Turning WhatsApp Business chats into AI-powered analytics

The problem
Every team I've ever talked to that runs WhatsApp Business has the same blind spot: they have years of customer conversations sitting in the WhatsApp Business app, and zero visibility into what's actually in there.
- Who's drifting?
- Who's about to churn but hasn't churned yet?
- Which support agent has the longest reply latency?
- What's the sentiment of conversations with our top accounts trending?
- What topics come up most in customer questions?
None of that is in the WhatsApp Business UI. And uploading the chats to a cloud analytics tool is a non-starter for almost everyone (compliance, privacy, contract clauses).
So I built a local-only dashboard.
The architecture
lharries WhatsApp bridge ships an MCP server that mirrors your WhatsApp account into a local SQLite database. It runs as a LaunchAgent on the Mac, paired once via QR code, and it just stays alive.
The viewer is a Next.js 16 dashboard that points at that SQLite file read-only, surfaces it as a browsable archive, and layers AI analyzers on top.
Nothing leaves the machine.
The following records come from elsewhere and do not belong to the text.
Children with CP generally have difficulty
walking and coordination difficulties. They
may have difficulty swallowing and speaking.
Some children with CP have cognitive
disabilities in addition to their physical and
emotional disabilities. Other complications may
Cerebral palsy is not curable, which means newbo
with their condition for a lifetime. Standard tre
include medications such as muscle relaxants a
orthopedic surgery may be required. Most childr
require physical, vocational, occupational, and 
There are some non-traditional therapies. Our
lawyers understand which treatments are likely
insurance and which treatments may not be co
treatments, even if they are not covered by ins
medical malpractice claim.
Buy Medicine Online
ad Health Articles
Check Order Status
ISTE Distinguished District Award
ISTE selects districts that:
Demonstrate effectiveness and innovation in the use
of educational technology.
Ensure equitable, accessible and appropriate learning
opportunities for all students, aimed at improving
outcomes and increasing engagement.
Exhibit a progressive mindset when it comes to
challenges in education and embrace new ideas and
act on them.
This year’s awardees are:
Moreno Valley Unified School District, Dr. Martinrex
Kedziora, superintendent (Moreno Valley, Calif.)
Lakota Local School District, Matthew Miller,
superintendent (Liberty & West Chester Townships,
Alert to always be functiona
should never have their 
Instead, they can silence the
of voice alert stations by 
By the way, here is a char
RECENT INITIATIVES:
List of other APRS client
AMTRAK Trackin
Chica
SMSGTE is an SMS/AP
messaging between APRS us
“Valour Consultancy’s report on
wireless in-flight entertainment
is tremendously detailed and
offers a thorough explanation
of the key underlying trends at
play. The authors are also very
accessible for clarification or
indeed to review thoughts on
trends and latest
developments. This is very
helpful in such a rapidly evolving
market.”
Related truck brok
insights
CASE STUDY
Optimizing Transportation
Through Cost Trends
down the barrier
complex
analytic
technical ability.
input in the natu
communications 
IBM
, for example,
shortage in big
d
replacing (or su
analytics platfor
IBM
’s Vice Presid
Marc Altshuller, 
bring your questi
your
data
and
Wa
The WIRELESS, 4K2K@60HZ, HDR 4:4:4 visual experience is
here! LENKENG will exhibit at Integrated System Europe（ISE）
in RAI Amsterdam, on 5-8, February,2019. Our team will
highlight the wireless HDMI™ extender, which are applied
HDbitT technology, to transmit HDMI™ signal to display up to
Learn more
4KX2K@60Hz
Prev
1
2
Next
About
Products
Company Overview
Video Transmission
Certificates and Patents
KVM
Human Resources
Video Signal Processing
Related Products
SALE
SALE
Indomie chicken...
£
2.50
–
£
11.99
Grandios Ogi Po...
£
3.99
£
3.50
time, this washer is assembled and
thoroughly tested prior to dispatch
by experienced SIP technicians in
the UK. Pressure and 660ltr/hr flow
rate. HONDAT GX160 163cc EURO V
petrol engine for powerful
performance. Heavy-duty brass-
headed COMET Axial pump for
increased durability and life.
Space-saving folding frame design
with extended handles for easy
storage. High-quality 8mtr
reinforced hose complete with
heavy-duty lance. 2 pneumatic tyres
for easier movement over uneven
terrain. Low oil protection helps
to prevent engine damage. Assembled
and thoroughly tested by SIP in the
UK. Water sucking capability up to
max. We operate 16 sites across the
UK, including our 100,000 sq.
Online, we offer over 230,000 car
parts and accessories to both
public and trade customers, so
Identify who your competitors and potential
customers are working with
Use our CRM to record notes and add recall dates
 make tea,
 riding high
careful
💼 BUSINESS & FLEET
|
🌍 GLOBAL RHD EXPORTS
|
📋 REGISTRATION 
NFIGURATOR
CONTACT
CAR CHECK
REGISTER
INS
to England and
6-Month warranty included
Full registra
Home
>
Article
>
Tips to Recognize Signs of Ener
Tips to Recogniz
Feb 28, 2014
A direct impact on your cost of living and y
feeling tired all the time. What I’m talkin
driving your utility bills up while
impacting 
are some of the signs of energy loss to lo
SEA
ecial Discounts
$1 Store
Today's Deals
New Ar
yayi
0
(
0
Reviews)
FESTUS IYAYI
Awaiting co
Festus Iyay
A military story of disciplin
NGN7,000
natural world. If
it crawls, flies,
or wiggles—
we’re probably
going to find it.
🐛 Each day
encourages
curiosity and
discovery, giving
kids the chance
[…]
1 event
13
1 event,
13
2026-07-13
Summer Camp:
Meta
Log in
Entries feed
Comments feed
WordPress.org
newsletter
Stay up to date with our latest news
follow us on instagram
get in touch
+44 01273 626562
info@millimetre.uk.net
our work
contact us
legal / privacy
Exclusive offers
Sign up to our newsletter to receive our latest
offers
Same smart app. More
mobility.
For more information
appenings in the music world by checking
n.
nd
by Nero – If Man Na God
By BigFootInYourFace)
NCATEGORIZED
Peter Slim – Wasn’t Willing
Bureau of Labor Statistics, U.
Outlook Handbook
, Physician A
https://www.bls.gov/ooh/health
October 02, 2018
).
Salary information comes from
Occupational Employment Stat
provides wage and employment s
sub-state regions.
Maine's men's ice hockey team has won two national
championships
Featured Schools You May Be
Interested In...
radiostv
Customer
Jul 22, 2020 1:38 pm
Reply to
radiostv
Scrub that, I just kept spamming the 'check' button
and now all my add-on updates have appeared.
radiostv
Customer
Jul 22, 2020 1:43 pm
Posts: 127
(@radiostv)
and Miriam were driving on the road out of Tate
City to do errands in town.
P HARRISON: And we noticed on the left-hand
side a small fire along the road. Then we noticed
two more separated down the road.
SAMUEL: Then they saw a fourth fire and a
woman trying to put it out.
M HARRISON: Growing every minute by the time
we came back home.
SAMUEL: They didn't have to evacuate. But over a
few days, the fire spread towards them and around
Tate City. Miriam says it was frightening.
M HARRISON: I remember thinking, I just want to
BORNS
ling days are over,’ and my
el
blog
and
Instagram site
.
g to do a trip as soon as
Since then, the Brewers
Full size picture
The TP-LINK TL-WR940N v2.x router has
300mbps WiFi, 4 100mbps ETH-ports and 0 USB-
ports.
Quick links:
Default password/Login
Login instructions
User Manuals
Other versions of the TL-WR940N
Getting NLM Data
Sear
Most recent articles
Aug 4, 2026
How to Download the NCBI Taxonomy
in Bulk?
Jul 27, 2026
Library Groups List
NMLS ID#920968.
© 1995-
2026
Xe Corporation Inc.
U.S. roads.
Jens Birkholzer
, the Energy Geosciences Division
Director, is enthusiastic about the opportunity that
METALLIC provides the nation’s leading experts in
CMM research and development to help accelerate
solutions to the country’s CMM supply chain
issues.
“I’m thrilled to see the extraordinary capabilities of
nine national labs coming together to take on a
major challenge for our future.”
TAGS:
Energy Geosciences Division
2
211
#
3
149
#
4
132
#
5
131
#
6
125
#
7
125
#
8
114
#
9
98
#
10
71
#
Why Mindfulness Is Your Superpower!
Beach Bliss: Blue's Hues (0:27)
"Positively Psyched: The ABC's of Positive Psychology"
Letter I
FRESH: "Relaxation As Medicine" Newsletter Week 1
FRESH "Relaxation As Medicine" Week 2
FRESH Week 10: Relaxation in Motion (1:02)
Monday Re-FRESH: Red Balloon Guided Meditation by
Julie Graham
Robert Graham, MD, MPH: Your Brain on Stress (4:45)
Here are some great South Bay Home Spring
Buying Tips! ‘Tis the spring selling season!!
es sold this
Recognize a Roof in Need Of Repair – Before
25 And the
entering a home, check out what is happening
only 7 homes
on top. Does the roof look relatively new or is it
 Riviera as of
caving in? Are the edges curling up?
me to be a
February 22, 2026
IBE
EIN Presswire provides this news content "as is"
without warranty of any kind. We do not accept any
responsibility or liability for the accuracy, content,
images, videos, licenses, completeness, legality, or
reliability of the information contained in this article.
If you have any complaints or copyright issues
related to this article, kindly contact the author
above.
The DB is local. The viewer is local (localhost:8081). The only thing that goes to the cloud is the LLM call for AI insights — and even those are scoped to the specific question being asked, not the whole archive.
The AI insight pages

A whole suite of analyzers, each on its own page:
| Insight | What it answers |
|---|---|
| Snapshot | High-level health metrics per chat (volume, sentiment, reply latency) |
| Topics | Clustered conversation themes per contact |
| Sentiment trends | Emotional arc of each relationship over time |
| Awkward | Gaps, dropped threads, unanswered questions |
| Drifting | Relationships losing momentum |
| Reply latency | Who responds fast / slow to whom |
| Initiator | Who reaches out first, how often |
| Reactions | Emoji reaction patterns |
| Birthdays / Calendar | Auto-extracted dates and events (exportable as .ics) |
SQL pad

A read-only SQL editor against the bridge schema for ad-hoc questions. Useful when an insight page doesn't quite answer what I want, or when I'm debugging an analyzer.
Stats

Pure numbers — message volume by day/hour, top contacts by message count, media share, length distributions. No content needed.
Per-business verticals: the /iluxury tab

This is the part that actually unlocks business use cases. The /iluxury tab is a project-specific dashboard tracking the conversations tied to the iLuxury AI Platform — sales pipeline view, claim tracking, response times against luxury resale leads.
The viewer doesn't care what the business is. /iluxury is just one example of a vertical dashboard that filters/aggregates the same underlying message corpus through a domain lens. Other verticals — /support, /sales, /recruiting — would be the same shape: pick a contact set, pick metrics, pick a layout.
Why business teams should care
If you run customer ops on WhatsApp Business:
- CX analytics — sentiment trends, response-time SLAs, conversation health, all without exporting a single message
- Sales pipeline visibility — who's drifting before they say
unsubscribe - Support audits — message volume, latency by agent, escalation patterns
- AI-assisted reply composition — given the contact's actual conversational style, draft a reply that fits their tone
And it all runs on-prem on a Mac. No cloud, no Vercel, no third-party SaaS handling your customer messages.
Stack
- Next.js 16 App Router
- libSQL adapter (read-only against the lharries bridge SQLite)
- Tailwind CSS 4
- LLM calls for the AI insight pages (model-agnostic — I run Claude Sonnet locally via the Anthropic API)
- LaunchAgent keeping the dev server alive 24/7 on
localhost:8081
Source
github.com/carlfung1003/whatsapp-viewer
(Local-only by design — there's no deployed URL. Clone, point at your bridge DB, run npm run dev.)